A Hanukkah miracle is needed to enlighten a world of darkness
While most Jews are familiar with the Hanukkah legend of one day’s supply of oil lasting for 8 days, many are unaware of the longest spin of a dreidel, set by astronaut David Wolf, which lasted one and a half hours and traversed a distance of 25,000 miles while he orbited the Earth on Hanukkah 1997. No matter where it is celebrated, Hanukkah is “out of this world” and provides transcendence to lofty heights of spirituality.
The letters of the dreidel convey the message of the holiday, Nes Gadol Hayah Sham (a great miracle happened there). In Israel the letter “shin” is swapped for a “pey” meaning “A great miracle happened here” (and sometimes you need to “pay” for it with great sacrifice). The word “here” not only means “here in Israel” but also means that miracles can happen “here in our time”, not just in ancient days. The Hebrew letter “pey” could also stand for another Hebrew word “pnima” (“within”), meaning that a miracle lies within each of us. As Margaret Meade famously said, “Never doubt that a small group of dedicated people can change the world. Indeed, it is the only thing that ever has.” We Jews are that small group of dedicated people, changing the world “yiddle by yiddle” as candles in the dark.

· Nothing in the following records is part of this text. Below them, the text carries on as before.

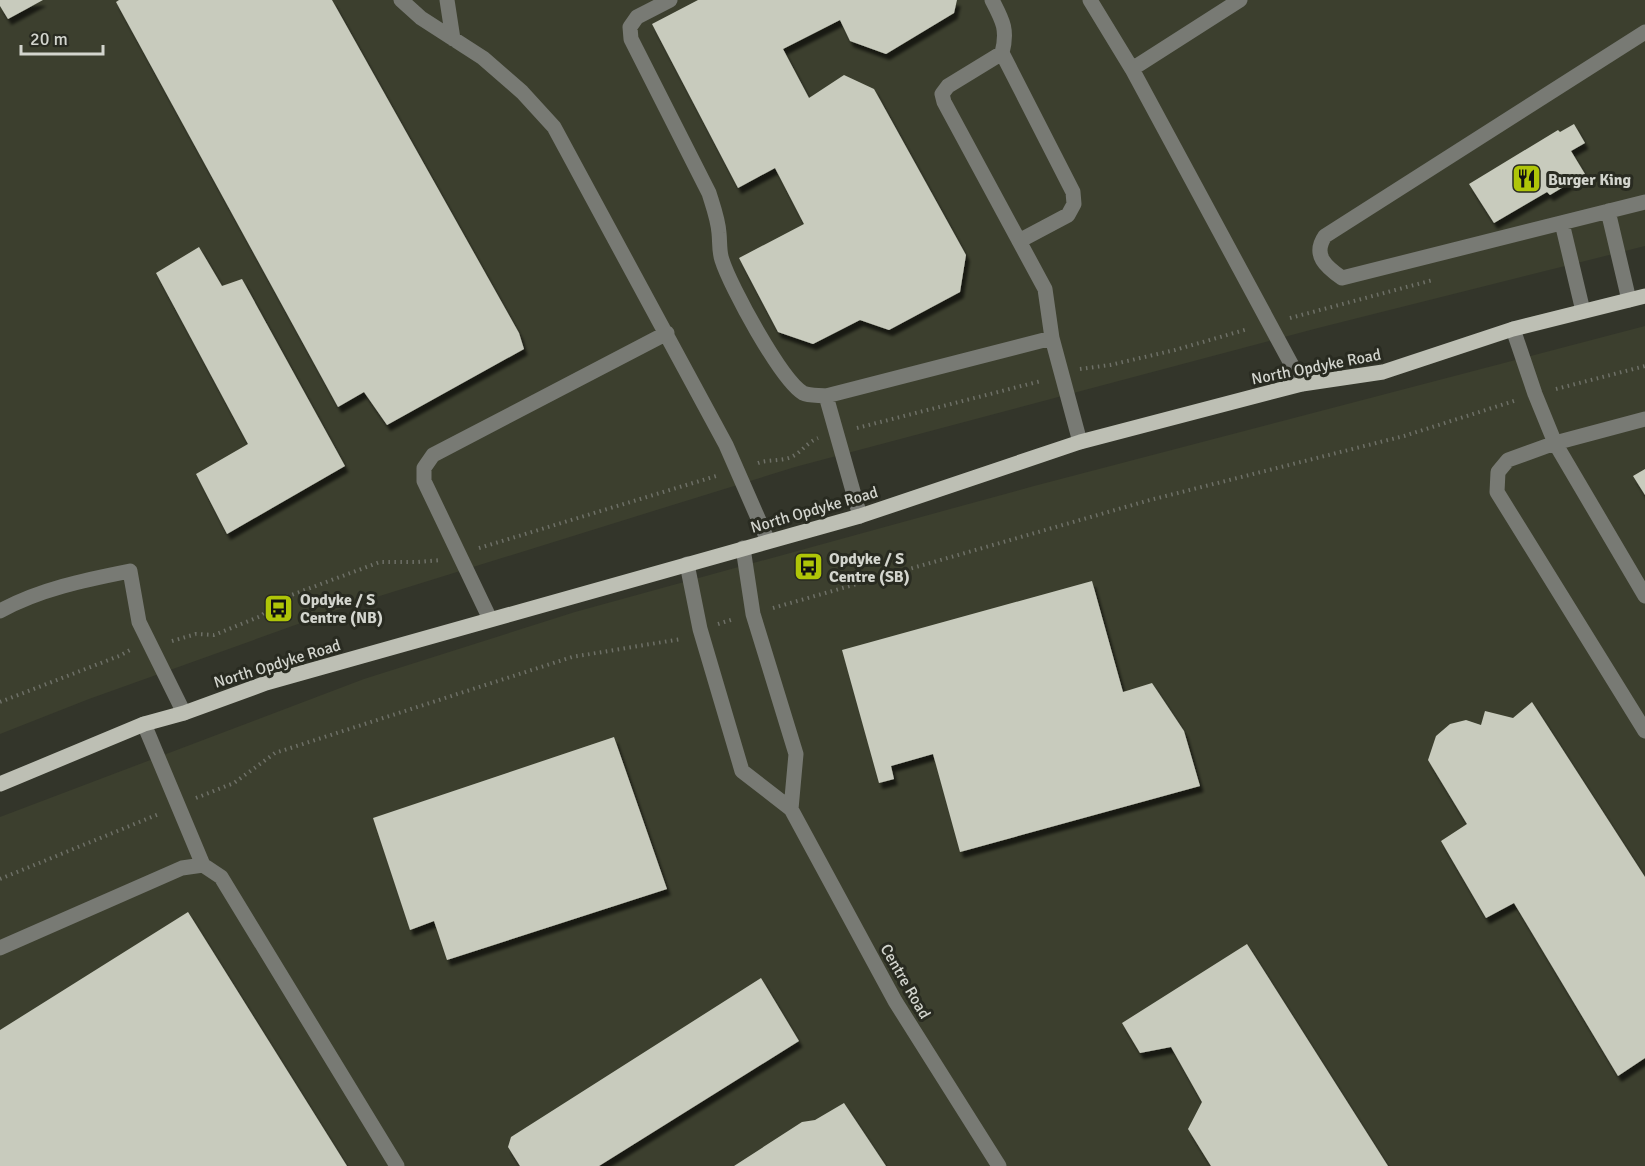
<svg xmlns="http://www.w3.org/2000/svg" width="1645" height="1166" viewBox="0 0 1645 1166" font-family="Signika,sans-serif">
<style>
.built{fill:#3c3f2e}
.building{fill:#c8cbbd;filter:url(#shadow)}
.lines{fill:none;stroke-linecap:round;stroke-linejoin:round}
.path{stroke:#6e7067;stroke-width:4;stroke-dasharray:1.5 4.5;stroke-linecap:butt}
.minor{stroke:#787a74;stroke-width:15}
.major{stroke:#bdbfb4;stroke-width:15}
.labels{text-anchor:middle;stroke-width:6;stroke-linejoin:round;paint-order:stroke}
.poi-label{font-size:16px;font-weight:bold;fill:#d3d5ce;stroke:#292b21;text-anchor:start}
.street-label{font-size:16px;fill:#d3d5ce;stroke:#292b21}
</style>
<defs>
<filter id="shadow"><feDropShadow dx="3.5" dy="6" stdDeviation="1.5" flood-color="#0009"/></filter>
</defs>
<rect width="100%" height="100%" fill="#33352a"/>
<path class="built" d="M0 0H1645V246L1318 328 795 467 354 604 89 699 0 734Z
M1645 326V1166H0V817L364 679 575 612 1034 486Z"/>
<path class="building" d="M0 0H43L8 19 0 6Z
M119 0H332L519 333 524 349 387 425 364 392 338 407 116 2Z
M698 0H957L954 13 886 54 850 41 840 20 783 49 809 98 844 75 874 89 966 255 960 292 889 330 860 320 813 344 778 332 739 258 804 224 775 168 738 188 652 24Z
M1574 124 1585 143 1571 151 1585 174 1550 195 1547 192 1494 223 1469 184 1558 130 1560 132Z
M199 247 222 286 242 279 345 466 227 534 196 474 248 444 156 273Z
M1645 469V495L1633 476Z
M1092 581 1123 692 1152 683 1184 731 1200 786 960 852 933 754 891 766 894 779 879 783 842 650Z
M1532 702 1645 877V1058L1618 1076 1514 903 1486 918 1441 841 1467 824 1428 760 1436 736 1450 724 1466 720 1481 725 1485 711 1513 718Z
M614 737 667 889 447 960 434 921 410 930 373 818Z
M188 912 347 1166H0V1030Z
M1247 944 1388 1166H1211L1188 1129 1202 1102 1171 1047 1140 1053 1122 1023Z
M761 978 799 1041 599 1166H520L508 1147 511 1137Z
M844 1103 886 1166H734L802 1122 815 1120Z"/>
<g class="lines">
<path class="path" d="M1290 318 1433 280
M1080 369 1110 365 1175 350 1248 329
M1556 389 1645 366
M857 428 1041 381
M758 463C769 459 784 462 795 455 803 450 808 442 818 438
M479 548 716 476
M773 608 1150 500 1404 436 1517 400
M718 624 734 619
M172 641 196 634 214 635 261 616 273 605 286 597 380 562H418L441 560
M0 702 119 656 130 650
M196 798 234 783 275 753 572 657 681 639
M0 879 159 814"/>
<path class="minor" d="M401 0 421 18 483 58 522 92 554 127 726 445 768 541
M447 0 453 39
M670 0 637 17 630 27 631 39 709 193C713 206 718 219 719 233 720 242 719 252 722 260 730 286 781 380 803 393 809 396 820 395 826 396L860 516
M992 0C1003 21 1008 30 1002 53L948 86 942 94 944 102 1045 289 1052 338 1080 442
M1090 0 1132 69 1302 384
M1645 32 1325 236C1312 255 1326 267 1342 278L1645 202
M1002 53 1073 192 1074 204 1068 215 1019 241
M1132 69 1240 0
M1608 211 1629 300
M1562 223 1583 311
M1513 329 1535 394 1555 443 1645 596
M826 396 1052 338
M1645 419 1555 443 1508 460 1498 472 1497 492 1645 731
M743 548 753 614 796 754 791 809
M687 564 700 629 742 771 791 809 895 1001 999 1166
M0 611C40 589 85 580 130 571L139 622 184 713
M490 619 424 481V468L433 455 667 333
M144 724 203 865
M0 948 182 868 203 865 221 877 397 1166"/>
<path class="major" d="M0 784 144 724 184 713 266 683 860 516 1080 442 1302 384 1383 372 1513 329 1645 296"/>
</g>
<defs>
<symbol id="restaurant-square" viewBox="-11 -11 22 22"><rect x="-9" y="-9" width="18" height="18" rx="4" fill="#afc508" stroke="#292b21"/><path d="M-5-6h1v4h1v-4h1v4h1v-4h1v5L-1.5 .5V6h-2V.5L-5-1ZM5-6V6H3V1.5H1.5Q1.5-4 5-6Z" fill="#111"/></symbol>
<symbol id="bus-square" viewBox="-11 -11 22 22"><rect x="-9" y="-9" width="18" height="18" rx="4" fill="#afc508" stroke="#292b21"/><path d="M-5-6H5V4H4V6H2V4H-2V6H-4V4H-5ZM-3.5-4V0h7V-4ZM-3.5 1.2v1.5H-2V1.2ZM2 1.2v1.5H3.5V1.2Z" fill="#111"/></symbol>
</defs>
<g fill-rule="evenodd">
<use href="#restaurant-square" x="1510" y="162" width="33" height="33"/>
<use href="#bus-square" x="792" y="550" width="33" height="33"/>
<use href="#bus-square" x="262" y="592" width="33" height="33"/>
</g>
<g class="labels">
<g class="poi-label">
<text x="1548" y="185">Burger King</text>
<text x="829" y="564">Opdyke / S<tspan x="829" dy="18">Centre (SB)</tspan></text>
<text x="300" y="605">Opdyke / S<tspan x="300" dy="18">Centre (NB)</tspan></text>
</g>
<g class="street-label">
<text transform="translate(1316 366) rotate(-11)" y="6">North Opdyke Road</text>
<text transform="translate(814 509) rotate(-16)" y="6">North Opdyke Road</text>
<text transform="translate(277 663) rotate(-17)" y="6">North Opdyke Road</text>
<text transform="translate(906 981) rotate(60)" y="6">Centre Road</text>
</g>
</g>
<path d="M21 45v9h82v-9" fill="none" stroke="#d3d5ce" stroke-width="3"/>
<text x="30" y="45" font-size="18" fill="#d3d5ce" stroke="#292b21" stroke-width="4.5" paint-order="stroke">20 m</text>
</svg>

United, Jews defeated the Assyrian Greeks, brought a moral code to the world, outlasted our enemies, and in modern times, established a vibrant Democracy in Israel out of the ashes of the holocaust, and for the first time in history, revived an ancient language, long thought dead. Thus, David Ben Gurion, leader of Israel’s War of Independence and its first Prime Minister, famously declared, “In Israel, in order to be a realist, you must believe in miracles.”
However, our people has also experienced that when divided, the friction among us brings the twirling dreidel to a halt, and it falls to the ground. And when blind faith and obedience to authority replace the light of reason, the flame of the menorah gutters, and our role as a light to the nations is imperiled.
Shortly after the Hasmoneans defeated the Greeks and purified the Temple, their ideals collapsed under the crushing weight of ponderous ritual, political corruption and friction among the people. As is evident by their names, the brothers Aristobulus and Hyrcanus, who vied for the Judean throne approximately one century after Judah Maccabee’s historic triumph, forgot their proud heritage and adopted Greek ways, turning from Maccabee to macabre. This internecine conflict brought an end to Jewish freedom, as they invited the Roman general Pompey into the holy land, to resolve their dispute, which was like inviting the wolf to guard the hen house. Continued squabbling between the Sadducees, Pharisees, Zealots and other Jewish sects, weakened our people to such an extent that the Romans easily conquered Judea in 70 C.E., destroying the Temple, ending Jewish independence, and sending our people into bitter exile, pogroms and persecution for nearly 2000 years.
To disguise Hanukkah’s true nature as a Jewish Independence Day, from their Roman overlords, an innocuous legend was told that Hanukkah really celebrated a miracle of one day’s worth of oil lasting eight days. Today, Israel is leading the charge to get rid of oil altogether as an energy source, convinced that global warming threatens to drive her into the rising seas, as her Arab neighbors have dreamed in vain of doing. While some consider it impossible to solve climate change, and our President fiddles while California burns, and come “hell or high water” denies science with arguments that don’t hold water and are full of hot air, Israel, inspired by visionaries like Ben Gurion and Theodor Herzl, the founder of Zionism who said, “If you will it, it is no dream,” is seeking solutions to save humanity from this crisis.
Each generation of Jews must take up its dreidel and add its own spin to ancient traditions, and light the candle of reason, to dispel the darkness. Hanukkah, which means “dedication” motivates us to dedicate our lives to working towards the dream of a brighter tomorrow. In the aftermath of Pittsburgh, and rising anti-Semitism, we, the descendants of the Maccabees, stand strong as one people, and declare “Never Again” will Jews be powerless against threats to ourselves, others, and our precious planet.